Tapınak Şövalyeleri ve Jagues de Molay: Bilindiği gibi bu örgüt 1099 tarihinde Fâtımîlerin elinde olan Kudüs’ün Haçlılar tarafından işgal edilmesine müteakip kurulmuştur. Kurulduğu tarihten itibaren gerek Avignon Lateran Kilisesi içinde gerek Fransa gibi krallıklarda büyük bir söz hakkına sahip olmuş, bununla birlikte zaman zaman devleti ele geçirme teşebbüsleri olmuş, lâkin hiçbir zaman tam ve bağımsız bir devlet kurma şerefine erememişlerdir. Bunların, devleti ele geçirme bâbında son teşebbüsleri 13 Mart 1314 yılında vuku bulmuştur. Netice itibariyle Tapınak Şövalyeleri lideri Jagues de Molay ve 37 Şövalye Notre-Dame de Paris Kilisesi'nde, Fransa Kralının nezareti ve desteğinde olan Engizisyon Başyargıcı Papa tarafından yargılanır ve yakılma cezasına çarptırılır ve yakılırlar…

Tabii ki bu tür örgütler hem tarihte hem de bugün için bunlarla sınırlı değildir, olmayacaktır ve yeni oluşumlar da olacaktır elbet.

Selçuklu ve Osmanlı tarihi vetirelerinden hareketle genel tavsif içerisinde ifade edecek olursak; Büyük Selçuklu Devleti içerisinde örgütlenen Haşhaşiler, Devleti yıkıp, bağımsız bir devlet kuramamışlar, lâkin devlet adamlarına ve âlimlere düzenledikleri suikastler neticesinde devlet bir hayli yıpranmış, iç kargaşaya ve daha sonra devletin yıkılmasına zemin hazırlanmıştır.

Moğollar ile Anadolu Selçuklu Devleti arasında 1245 yılında cereyan eden Kösedağ Savaşı neticesinde Konya, esareti kabul etmiş, Moğol hâkimiyetini tanımak zorunda kalmıştır.
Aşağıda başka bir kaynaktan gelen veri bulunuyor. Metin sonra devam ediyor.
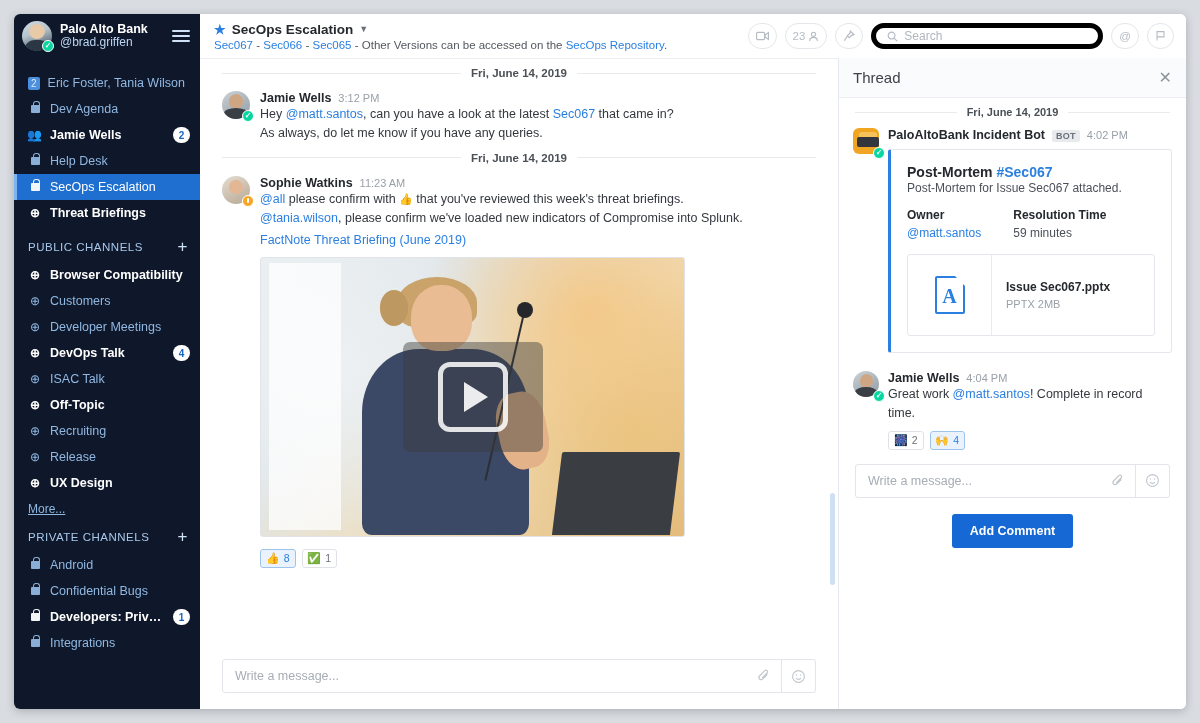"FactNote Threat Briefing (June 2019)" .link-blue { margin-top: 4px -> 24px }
Burada mevzumuza binâen de önemli bir husus olarak kısaca, Baba İlyas ve Baba İshak isyanlarından bahsetmek gerekir ki 1238 yılını müteakip Selçuklu ordusu bu ayaklanmalarda çok sayıda asker kaybetmiş, devlet bir hayli yıpranmıştır. Yani, bir “iç savaş” neticesinde yıpranan bir devlet başka bir devletin egemenliği altında girebilir, dikkat!..

Osmanlı devletinde ise Şeyh Bedreddin, Torlak Kemal, Celali ve Şah Kulu vb. isyanlar, bir başka ifadeyle iç savaş da denilebilecek hadiseler cereyan etmiş, fakat neticede bunların tamamı bastırılmış, devlet selâmete ermiştir. Bu misalden, her isyan veya iç savaş neticesinde bir devletin yıkılması her daim olmaz, neticesi çıkar. Ancak, Vahhabi ayaklanması, Mısır’da başkaldırı, ardından Balkanların ayaklandırılması, Şerif Hüseyin benzeri isyanlar neticesinde Osmanlı Devleti’nin parça parça doğrandığı, neticede öz vatanın işgal edildiği ve daha sonra da tarihe gömüldüğü nazar-ı itibara alındığında, iç savaş veya ayaklanmaların akabinde, dış müdahale veya destekle devletlerin yıkılmasının mevzubahis olabileceği unutulmamalıdır.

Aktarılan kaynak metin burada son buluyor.